CiremaiNews.com, Kuningan – Kabar duka menyelimuti masyarakat Kuningan dengan wafatnya Pangeran Djatikusumah, atau yang lebih dikenal sebagai Rama Djati, pada Jumat (16/05/2025) dalam usia 93 tahun. Kepergian beliau meninggalkan kekosongan yang mendalam bagi keluarga, masyarakat adat, dan bangsa yang telah banyak belajar dari kearifan dan kebijaksanaan beliau.
Rama Djati dikenal luas sebagai tokoh Penghayat Kepercayaan Sunda Wiwitan, seorang guru kehidupan yang dengan tekun menyalakan semangat pencarian makna, kebijaksanaan, dan kesadaran spiritual. Dalam setiap langkahnya, ia menekankan pentingnya mengejar kekayaan batin.
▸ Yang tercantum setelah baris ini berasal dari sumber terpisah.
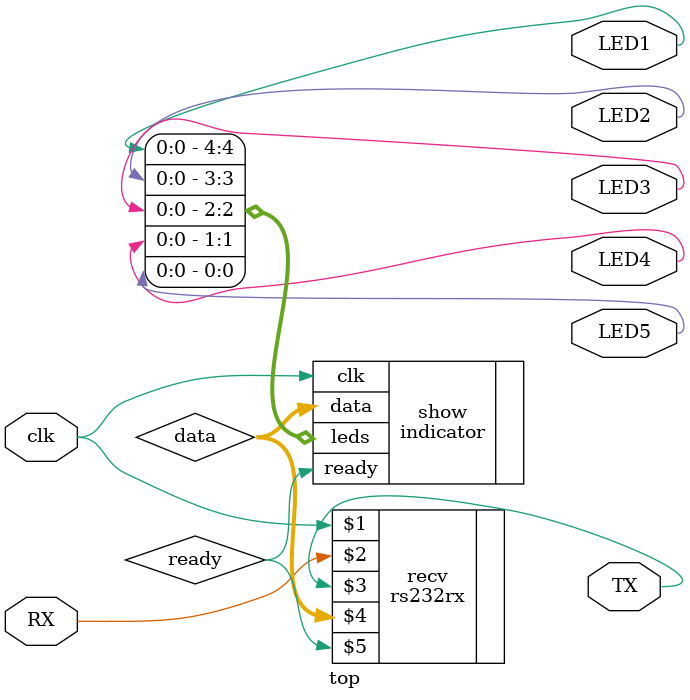
<source format=v>
module top (input      clk,
            input      RX,
            output     TX,
            output reg LED1,
            output reg LED2,
            output reg LED3,
            output reg LED4,
            output reg LED5
            );
   // wires between blocks and ready signal from rs323 to led
   wire [7:0]           data;
   // input data readiness
   wire                 ready;
   
   // should have rs232 module to receive data (has reg on output)
   rs232rx recv(clk, RX, TX, data, ready);

   // led module to show data, has internal  reg to show data if valid  
   indicator show(
                  .clk(clk),
                  .data(data),
                  .ready(ready),
                  .leds({LED1, LED2, LED3, LED4, LED5})
                  );
   
endmodule // top

</source>
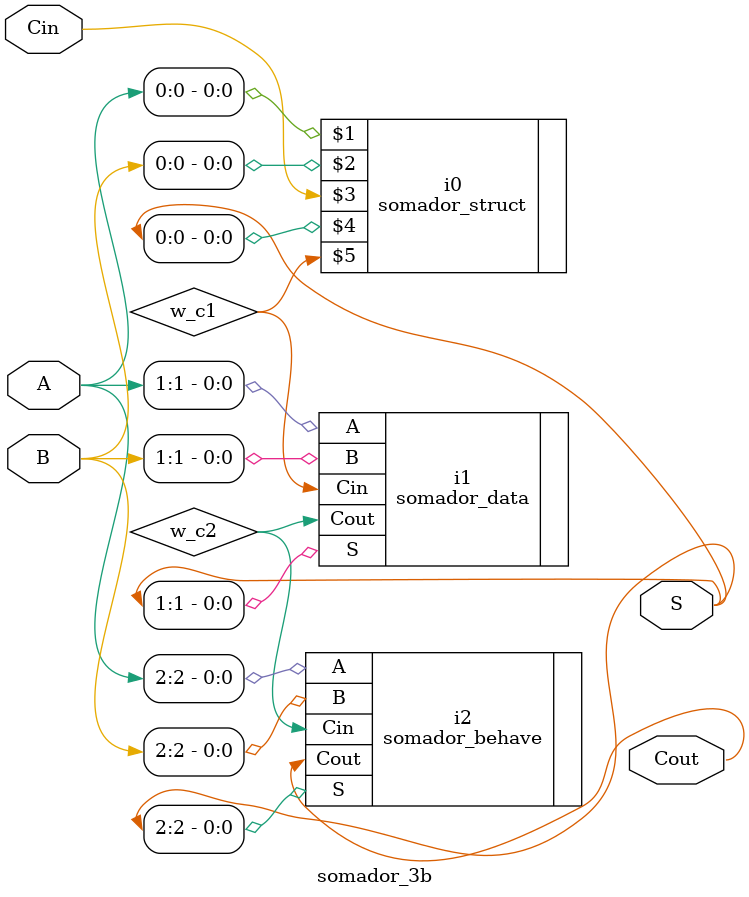
<source format=v>
module somador_3b (
    input [2:0] A,
    input [2:0] B,
    input Cin,
    output [2:0] S,
    output Cout
);

    wire w_c1, w_c2;

    somador_struct i0 (A[0], B[0], Cin, S[0], w_c1);
    somador_data i1 (.A(A[1]), .B(B[1]), .Cin(w_c1), .S(S[1]), .Cout(w_c2));
    somador_behave i2 (.A(A[2]), .B(B[2]), .Cin(w_c2), .S(S[2]), .Cout(Cout));
    
endmodule
</source>
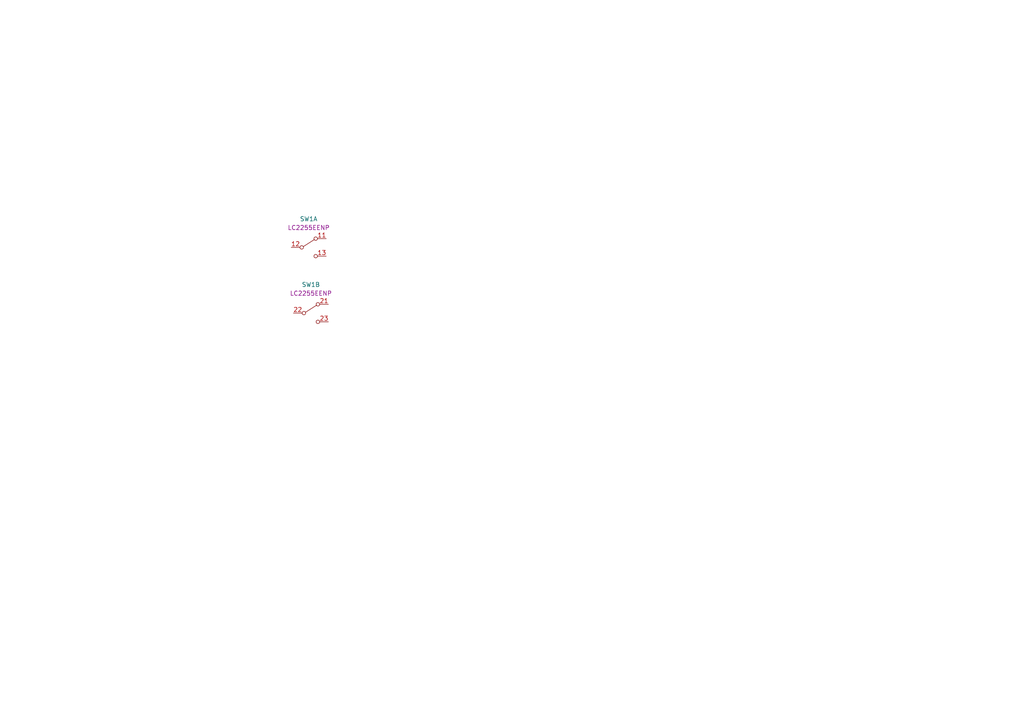
<source format=kicad_sch>
(kicad_sch
	(version 20231120)
	(generator "eeschema")
	(generator_version "8.0")
	(uuid "4b2977c3-7a56-4364-93fe-89050a76f1b3")
	(paper "A4")
	
	(symbol
		(lib_id "Koszalix_Switches:LC2255EENP")
		(at 84.455 71.755 0)
		(unit 1)
		(exclude_from_sim no)
		(in_bom yes)
		(on_board yes)
		(dnp no)
		(fields_autoplaced yes)
		(uuid "efe1875e-138d-45bf-859b-b8944435dcef")
		(property "Reference" "SW1"
			(at 89.535 63.5 0)
			(effects
				(font
					(size 1.27 1.27)
				)
			)
		)
		(property "Value" "LC2255EENP"
			(at 93.091 78.613 0)
			(effects
				(font
					(size 1.27 1.27)
				)
				(hide yes)
			)
		)
		(property "Footprint" "Koszalix_Switches:LC2255EENP"
			(at 93.091 78.613 0)
			(effects
				(font
					(size 1.27 1.27)
				)
				(hide yes)
			)
		)
		(property "Datasheet" "https://www.tme.eu/Document/4bad248524607c25431fb5575f456ee5/LC2255EENP.pdf"
			(at 93.091 78.613 0)
			(effects
				(font
					(size 1.27 1.27)
				)
				(hide yes)
			)
		)
		(property "Description" ""
			(at 93.091 78.613 0)
			(effects
				(font
					(size 1.27 1.27)
				)
				(hide yes)
			)
		)
		(property "MPN" "LC2255EENP"
			(at 89.535 66.04 0)
			(effects
				(font
					(size 1.27 1.27)
				)
			)
		)
		(property "Manufacturer" "E-SWITCH"
			(at 109.601 76.327 0)
			(effects
				(font
					(size 1.27 1.27)
				)
				(hide yes)
			)
		)
		(pin "23"
			(uuid "7fdf4ea7-07e6-4e0a-afbd-3ffa8f2a59dc")
		)
		(pin "11"
			(uuid "4cd0cb7d-c492-4376-bd06-e27176c8cf33")
		)
		(pin "21"
			(uuid "b3af09a9-48fb-4f75-a1cc-b382747af24a")
		)
		(pin "12"
			(uuid "0365b9d2-f7c4-4660-a8e2-8e465a3e6f44")
		)
		(pin "13"
			(uuid "3e01c5e4-18f5-4203-9b3e-b355bf902d85")
		)
		(pin "22"
			(uuid "7036135c-4fd3-410b-a7fd-4f53193752bf")
		)
		(instances
			(project "lineScope"
				(path "/d77300f0-a82f-4cf4-a361-683d61137a17/25986015-f17c-49aa-a60e-76c765294dbe"
					(reference "SW1")
					(unit 1)
				)
			)
		)
	)
	(symbol
		(lib_id "Koszalix_Switches:LC2255EENP")
		(at 85.09 90.805 0)
		(unit 2)
		(exclude_from_sim no)
		(in_bom yes)
		(on_board yes)
		(dnp no)
		(fields_autoplaced yes)
		(uuid "f311fc19-7f79-46fe-91fe-458caae09965")
		(property "Reference" "SW1"
			(at 90.17 82.55 0)
			(effects
				(font
					(size 1.27 1.27)
				)
			)
		)
		(property "Value" "LC2255EENP"
			(at 93.726 97.663 0)
			(effects
				(font
					(size 1.27 1.27)
				)
				(hide yes)
			)
		)
		(property "Footprint" "Koszalix_Switches:LC2255EENP"
			(at 93.726 97.663 0)
			(effects
				(font
					(size 1.27 1.27)
				)
				(hide yes)
			)
		)
		(property "Datasheet" "https://www.tme.eu/Document/4bad248524607c25431fb5575f456ee5/LC2255EENP.pdf"
			(at 93.726 97.663 0)
			(effects
				(font
					(size 1.27 1.27)
				)
				(hide yes)
			)
		)
		(property "Description" ""
			(at 93.726 97.663 0)
			(effects
				(font
					(size 1.27 1.27)
				)
				(hide yes)
			)
		)
		(property "MPN" "LC2255EENP"
			(at 90.17 85.09 0)
			(effects
				(font
					(size 1.27 1.27)
				)
			)
		)
		(property "Manufacturer" "E-SWITCH"
			(at 110.236 95.377 0)
			(effects
				(font
					(size 1.27 1.27)
				)
				(hide yes)
			)
		)
		(pin "23"
			(uuid "7fdf4ea7-07e6-4e0a-afbd-3ffa8f2a59dc")
		)
		(pin "11"
			(uuid "4cd0cb7d-c492-4376-bd06-e27176c8cf33")
		)
		(pin "21"
			(uuid "b3af09a9-48fb-4f75-a1cc-b382747af24a")
		)
		(pin "12"
			(uuid "0365b9d2-f7c4-4660-a8e2-8e465a3e6f44")
		)
		(pin "13"
			(uuid "3e01c5e4-18f5-4203-9b3e-b355bf902d85")
		)
		(pin "22"
			(uuid "7036135c-4fd3-410b-a7fd-4f53193752bf")
		)
		(instances
			(project "lineScope"
				(path "/d77300f0-a82f-4cf4-a361-683d61137a17/25986015-f17c-49aa-a60e-76c765294dbe"
					(reference "SW1")
					(unit 2)
				)
			)
		)
	)
)
</source>
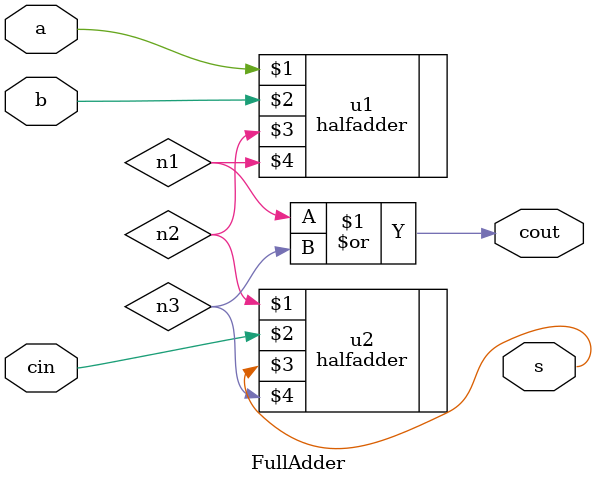
<source format=v>

module FullAdder(a,b,cin,s,cout);

	input a,b,cin;
	output s,cout;
	wire n1, n2, n3;

	halfadder u1(a,b,n2,n1);
	halfadder u2(n2,cin,s,n3);
	or(cout,n1,n3);

endmodule

</source>
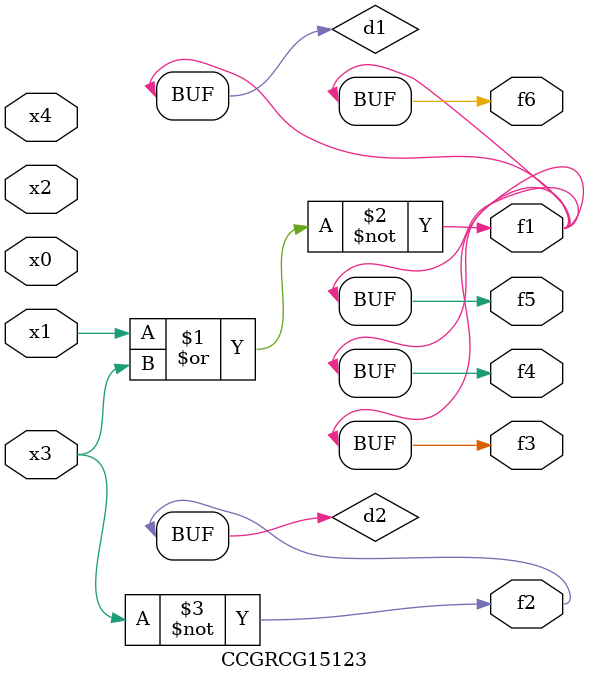
<source format=v>
module CCGRCG15123(
	input x0, x1, x2, x3, x4,
	output f1, f2, f3, f4, f5, f6
);

	wire d1, d2;

	nor (d1, x1, x3);
	not (d2, x3);
	assign f1 = d1;
	assign f2 = d2;
	assign f3 = d1;
	assign f4 = d1;
	assign f5 = d1;
	assign f6 = d1;
endmodule

</source>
“Beliau selalu berkata bahwa kekayaan sejati adalah kebijaksanaan, ketulusan, dan rasa syukur. Bukan harta benda,” tutur Ratu Emalia Wigarningsih Djatikusumah, sang istri.
Selama hidupnya, Rama Djati begitu menjunjung tinggi pelestarian budaya leluhur. Upacara Seren Taun, misalnya, menjadi ruang penting baginya untuk menguatkan kembali akar budaya bangsa.
“Bagi Rama, Seren Taun bukan hanya syukur atas panen. Itu cara kita menjaga warisan para karuhun, memperkuat jati diri bangsa melalui kearifan lokal,” ungkap salah satu tokoh Paseban.
Ratu Emalia mengenang, pesan terakhir sang suami adalah agar masyarakat adat tidak kehilangan jati dirinya. “Jangan dilupakan yang namanya Akur Sunda Wiwitan. Itu adalah pesan dari para leluhur,” katanya lirih.
Pangeran Djatikusumah telah delapan tahun menderita sakit sebelum akhirnya menghembuskan napas terakhir dalam damai di kediamannya. Putra keempatnya, Gumirat Barna Alam, atau Rama Anom, menjelaskan bahwa kondisi kesehatan almarhum sempat memburuk akibat infeksi saluran pernapasan yang berkembang menjadi pembengkakan jantung.
“Dokter rumah sakit Belanda sempat memeriksa beliau. Karena kondisi khusus, ayah dirawat intensif di rumah, dengan tim medis hadir 24 jam selama lima hari terakhir. Kami sangat berterima kasih atas perhatian dan kasih sayang dari tim medis,” ujar Rama Anom.
Dalam kenangan keluarga, Rama Djati adalah tokoh besar yang memperjuangkan hak dan kesetaraan masyarakat adat. Ia dikenal sebagai salah satu pendiri Indigenous Peoples Conference of Indonesia, dan aktif dalam berbagai forum internasional, termasuk di PBB dan Thailand.
“Beliau pernah bersama Presiden Abdurrahman Wahid dan Ibu Megawati dalam memperjuangkan eksistensi masyarakat adat di level global,” kenang Rama Anom.
Di masa hidupnya, Pangeran Djatikusumah meninggalkan warisan yang tak ternilai—bukan hanya melalui delapan anak, 21 cucu, dan sembilan buyutnya, tapi juga melalui semangat pelestarian budaya dan kebebasan berkeyakinan yang terus menginspirasi.
Rencananya, beliau akan dimakamkan secara adat pada Minggu (18/5/2025) di Batu Satangtung, Curug Goong, Kecamatan Cigugur. Rumah duka telah dipenuhi oleh tokoh masyarakat, pejabat publik, dan warga dari berbagai penjuru yang datang menyampaikan duka cita.
Meski raganya telah tiada, ajaran dan semangat Rama Djati akan terus menjadi suluh menyinari jalan bagi generasi penerus yang ingin kembali “mulih ka jati, mulang ka asal.”